La Iglesia Católica cuenta en su historia con mujeres muy astutas en cuestiones políticas, como las reinas Margarita de Escocia y Elizabeth de Hungría; y se engalana con cuatro Doctoras de la Iglesia: Catalina de Siena, Teresa de Ávila, Teresa de Lisieux e Hildegarda Von Bingen.
En la Iglesia ha habido mujeres introvertidas y extrovertidas, grandes lideresas y mujeres silenciosas, fundadoras o reformadoras de monasterios y de grandes obras de apostolado; todas sumergidas profundamente en los problemas de los tiempos en que vivieron, traspasadas por un infatigable celo por servir a Jesucristo y a su Iglesia de manera única, con frecuencia entregando sus vidas a la muerte. Estaban en el mundo sin ser del mundo y participaban totalmente en la vida de la Iglesia.
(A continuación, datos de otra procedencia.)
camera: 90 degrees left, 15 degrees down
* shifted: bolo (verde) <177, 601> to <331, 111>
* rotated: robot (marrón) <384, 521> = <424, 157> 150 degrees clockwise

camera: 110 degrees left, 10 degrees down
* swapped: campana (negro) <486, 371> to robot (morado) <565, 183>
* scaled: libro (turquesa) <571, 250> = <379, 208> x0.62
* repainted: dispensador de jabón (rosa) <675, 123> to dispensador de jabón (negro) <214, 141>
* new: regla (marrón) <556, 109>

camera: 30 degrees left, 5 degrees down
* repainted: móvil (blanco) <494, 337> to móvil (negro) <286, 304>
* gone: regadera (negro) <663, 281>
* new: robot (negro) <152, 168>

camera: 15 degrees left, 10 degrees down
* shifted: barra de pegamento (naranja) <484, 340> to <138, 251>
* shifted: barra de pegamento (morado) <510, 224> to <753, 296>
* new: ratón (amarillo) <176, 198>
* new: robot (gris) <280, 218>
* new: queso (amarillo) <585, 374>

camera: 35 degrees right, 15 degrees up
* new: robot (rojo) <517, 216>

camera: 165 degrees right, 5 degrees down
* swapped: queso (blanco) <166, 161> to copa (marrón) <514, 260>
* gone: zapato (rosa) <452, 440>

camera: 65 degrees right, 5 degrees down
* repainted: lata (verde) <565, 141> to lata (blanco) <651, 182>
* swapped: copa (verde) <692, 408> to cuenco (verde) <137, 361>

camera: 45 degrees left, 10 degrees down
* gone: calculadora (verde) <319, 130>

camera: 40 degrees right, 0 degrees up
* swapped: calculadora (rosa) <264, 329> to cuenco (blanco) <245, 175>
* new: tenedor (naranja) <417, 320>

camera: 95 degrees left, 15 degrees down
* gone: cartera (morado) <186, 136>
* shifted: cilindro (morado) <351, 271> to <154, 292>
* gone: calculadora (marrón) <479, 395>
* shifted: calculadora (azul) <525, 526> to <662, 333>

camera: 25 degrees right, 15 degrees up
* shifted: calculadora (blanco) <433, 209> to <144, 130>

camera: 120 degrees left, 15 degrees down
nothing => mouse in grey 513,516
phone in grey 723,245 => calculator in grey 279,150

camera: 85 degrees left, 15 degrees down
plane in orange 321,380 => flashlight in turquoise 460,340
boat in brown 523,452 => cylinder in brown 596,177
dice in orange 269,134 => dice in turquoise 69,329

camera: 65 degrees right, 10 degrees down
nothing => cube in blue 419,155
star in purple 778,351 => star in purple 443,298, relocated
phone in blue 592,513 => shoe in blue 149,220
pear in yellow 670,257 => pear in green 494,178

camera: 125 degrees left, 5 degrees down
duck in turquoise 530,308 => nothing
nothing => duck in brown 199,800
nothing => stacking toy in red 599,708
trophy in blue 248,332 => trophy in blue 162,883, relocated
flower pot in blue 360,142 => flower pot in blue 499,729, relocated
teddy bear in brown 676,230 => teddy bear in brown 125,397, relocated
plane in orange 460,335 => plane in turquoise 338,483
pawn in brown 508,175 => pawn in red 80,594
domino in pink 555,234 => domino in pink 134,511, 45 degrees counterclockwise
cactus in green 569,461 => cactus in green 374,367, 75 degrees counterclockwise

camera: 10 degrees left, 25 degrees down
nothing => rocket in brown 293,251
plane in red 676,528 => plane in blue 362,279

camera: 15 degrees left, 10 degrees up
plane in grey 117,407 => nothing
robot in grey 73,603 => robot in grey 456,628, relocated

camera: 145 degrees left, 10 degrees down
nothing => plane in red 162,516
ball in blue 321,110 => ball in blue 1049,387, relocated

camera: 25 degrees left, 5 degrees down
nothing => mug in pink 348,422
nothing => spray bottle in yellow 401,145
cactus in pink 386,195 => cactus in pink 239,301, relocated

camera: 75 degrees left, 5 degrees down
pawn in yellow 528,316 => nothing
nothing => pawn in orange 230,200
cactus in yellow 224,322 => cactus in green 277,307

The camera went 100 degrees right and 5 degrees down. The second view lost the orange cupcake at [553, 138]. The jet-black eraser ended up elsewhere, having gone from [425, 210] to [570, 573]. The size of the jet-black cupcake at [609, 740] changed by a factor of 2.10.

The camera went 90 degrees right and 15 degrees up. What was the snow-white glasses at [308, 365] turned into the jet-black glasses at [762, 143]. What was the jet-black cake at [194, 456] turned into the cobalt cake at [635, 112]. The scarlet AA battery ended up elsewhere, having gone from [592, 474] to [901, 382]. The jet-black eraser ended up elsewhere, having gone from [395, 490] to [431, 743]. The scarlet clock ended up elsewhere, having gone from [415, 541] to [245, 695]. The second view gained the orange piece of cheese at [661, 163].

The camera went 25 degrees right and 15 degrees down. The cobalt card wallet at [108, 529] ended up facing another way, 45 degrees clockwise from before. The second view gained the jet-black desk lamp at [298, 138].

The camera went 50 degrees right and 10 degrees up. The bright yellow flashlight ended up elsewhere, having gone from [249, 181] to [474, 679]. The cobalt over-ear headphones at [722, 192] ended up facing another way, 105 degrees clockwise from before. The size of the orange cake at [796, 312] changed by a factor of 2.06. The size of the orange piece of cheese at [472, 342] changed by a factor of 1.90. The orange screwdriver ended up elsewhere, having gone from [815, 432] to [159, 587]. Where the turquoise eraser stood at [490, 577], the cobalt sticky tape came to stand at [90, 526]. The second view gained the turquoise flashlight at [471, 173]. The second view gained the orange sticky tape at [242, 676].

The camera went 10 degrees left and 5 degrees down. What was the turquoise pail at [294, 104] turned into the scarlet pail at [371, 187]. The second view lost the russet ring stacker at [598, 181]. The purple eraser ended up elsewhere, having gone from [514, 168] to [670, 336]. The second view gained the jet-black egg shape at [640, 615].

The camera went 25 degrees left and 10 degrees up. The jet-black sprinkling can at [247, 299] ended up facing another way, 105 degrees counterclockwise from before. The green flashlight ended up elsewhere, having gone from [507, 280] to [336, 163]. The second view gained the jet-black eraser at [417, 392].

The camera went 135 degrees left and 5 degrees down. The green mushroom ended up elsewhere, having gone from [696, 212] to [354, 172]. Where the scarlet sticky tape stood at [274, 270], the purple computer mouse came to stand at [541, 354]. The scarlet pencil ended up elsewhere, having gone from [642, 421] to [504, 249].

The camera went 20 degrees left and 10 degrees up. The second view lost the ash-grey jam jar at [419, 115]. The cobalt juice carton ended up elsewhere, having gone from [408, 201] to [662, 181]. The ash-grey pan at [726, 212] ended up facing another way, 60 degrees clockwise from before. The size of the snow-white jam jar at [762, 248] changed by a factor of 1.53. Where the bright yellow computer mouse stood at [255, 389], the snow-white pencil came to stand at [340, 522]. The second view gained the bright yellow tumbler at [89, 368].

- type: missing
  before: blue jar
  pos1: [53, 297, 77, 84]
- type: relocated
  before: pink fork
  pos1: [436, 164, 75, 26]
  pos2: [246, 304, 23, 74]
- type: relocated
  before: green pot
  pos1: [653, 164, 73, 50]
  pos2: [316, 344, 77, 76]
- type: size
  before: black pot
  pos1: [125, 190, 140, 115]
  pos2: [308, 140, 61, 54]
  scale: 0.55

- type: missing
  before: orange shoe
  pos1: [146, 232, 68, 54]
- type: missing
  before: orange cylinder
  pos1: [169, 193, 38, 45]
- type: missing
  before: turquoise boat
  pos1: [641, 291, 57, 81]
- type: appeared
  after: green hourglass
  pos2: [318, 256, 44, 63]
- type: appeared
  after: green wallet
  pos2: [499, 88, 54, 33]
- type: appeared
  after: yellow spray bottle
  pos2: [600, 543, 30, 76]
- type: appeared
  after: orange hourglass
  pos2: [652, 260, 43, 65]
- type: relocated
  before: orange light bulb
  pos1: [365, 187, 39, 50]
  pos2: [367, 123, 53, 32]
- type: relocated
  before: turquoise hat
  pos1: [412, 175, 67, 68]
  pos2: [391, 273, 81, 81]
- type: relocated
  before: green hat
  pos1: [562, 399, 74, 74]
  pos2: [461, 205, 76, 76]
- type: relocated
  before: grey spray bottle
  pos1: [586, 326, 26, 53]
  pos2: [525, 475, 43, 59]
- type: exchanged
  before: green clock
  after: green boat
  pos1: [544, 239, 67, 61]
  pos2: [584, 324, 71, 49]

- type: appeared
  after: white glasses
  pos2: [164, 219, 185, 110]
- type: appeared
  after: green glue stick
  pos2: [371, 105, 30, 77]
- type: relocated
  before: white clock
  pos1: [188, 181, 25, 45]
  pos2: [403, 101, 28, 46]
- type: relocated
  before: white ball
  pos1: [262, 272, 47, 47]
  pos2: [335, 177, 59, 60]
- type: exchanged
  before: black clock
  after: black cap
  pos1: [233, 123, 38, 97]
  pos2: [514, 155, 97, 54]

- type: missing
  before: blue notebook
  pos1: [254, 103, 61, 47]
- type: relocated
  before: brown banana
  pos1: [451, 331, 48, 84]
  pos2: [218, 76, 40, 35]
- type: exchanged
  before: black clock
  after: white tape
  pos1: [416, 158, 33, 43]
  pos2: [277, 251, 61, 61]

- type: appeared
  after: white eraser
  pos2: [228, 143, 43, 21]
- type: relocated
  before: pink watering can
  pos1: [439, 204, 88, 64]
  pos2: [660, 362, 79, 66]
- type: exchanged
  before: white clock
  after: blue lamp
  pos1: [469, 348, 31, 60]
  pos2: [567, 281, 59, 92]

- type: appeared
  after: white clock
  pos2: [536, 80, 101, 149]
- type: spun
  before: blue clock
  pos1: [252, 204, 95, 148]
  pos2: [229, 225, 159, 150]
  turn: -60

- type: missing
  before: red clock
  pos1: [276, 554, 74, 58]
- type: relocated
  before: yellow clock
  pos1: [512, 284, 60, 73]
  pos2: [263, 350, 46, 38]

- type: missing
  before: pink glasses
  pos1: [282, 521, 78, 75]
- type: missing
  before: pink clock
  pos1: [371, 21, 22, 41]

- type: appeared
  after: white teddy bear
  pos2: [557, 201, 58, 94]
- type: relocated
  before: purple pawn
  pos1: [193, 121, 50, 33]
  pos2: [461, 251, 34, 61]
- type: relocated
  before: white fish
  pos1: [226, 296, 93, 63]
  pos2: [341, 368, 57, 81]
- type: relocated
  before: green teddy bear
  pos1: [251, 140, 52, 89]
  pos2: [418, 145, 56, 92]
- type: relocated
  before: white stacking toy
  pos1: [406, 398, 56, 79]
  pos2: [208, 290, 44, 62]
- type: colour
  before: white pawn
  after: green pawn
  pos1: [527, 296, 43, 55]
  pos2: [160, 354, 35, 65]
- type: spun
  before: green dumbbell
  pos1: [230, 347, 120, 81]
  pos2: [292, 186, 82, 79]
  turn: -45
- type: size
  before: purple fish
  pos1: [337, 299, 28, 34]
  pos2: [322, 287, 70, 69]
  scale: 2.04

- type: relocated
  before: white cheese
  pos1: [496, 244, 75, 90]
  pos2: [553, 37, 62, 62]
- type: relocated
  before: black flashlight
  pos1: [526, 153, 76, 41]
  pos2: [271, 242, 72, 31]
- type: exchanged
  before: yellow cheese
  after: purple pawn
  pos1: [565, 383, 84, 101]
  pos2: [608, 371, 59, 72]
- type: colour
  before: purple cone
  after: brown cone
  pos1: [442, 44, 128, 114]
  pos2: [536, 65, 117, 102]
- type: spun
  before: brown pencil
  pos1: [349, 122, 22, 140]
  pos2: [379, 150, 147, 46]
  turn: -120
Hoy casi toda mujer puede descubrir, en alguna de las santas canonizadas, un alma hermana que le sirva como modelo. Juan Pablo II escribía en su Carta Apostólica ‘Mulieris Dignitatem’ que las mujeres santas son la encarnación del ideal femenino.
La Iglesia se contempla a sí misma como mujer, como la ‘esposa’ de Cristo. “Maridos, amen a sus esposas, como Cristo amó a la Iglesia y se entregó por ella… Este es un gran misterio, y yo digo que se refiere a Cristo y a la Iglesia” (Ef 5,32). La lucha por las mujeres la está llevando la Iglesia, honrando la dignidad femenina y celebrando su insustituible rol en el mundo.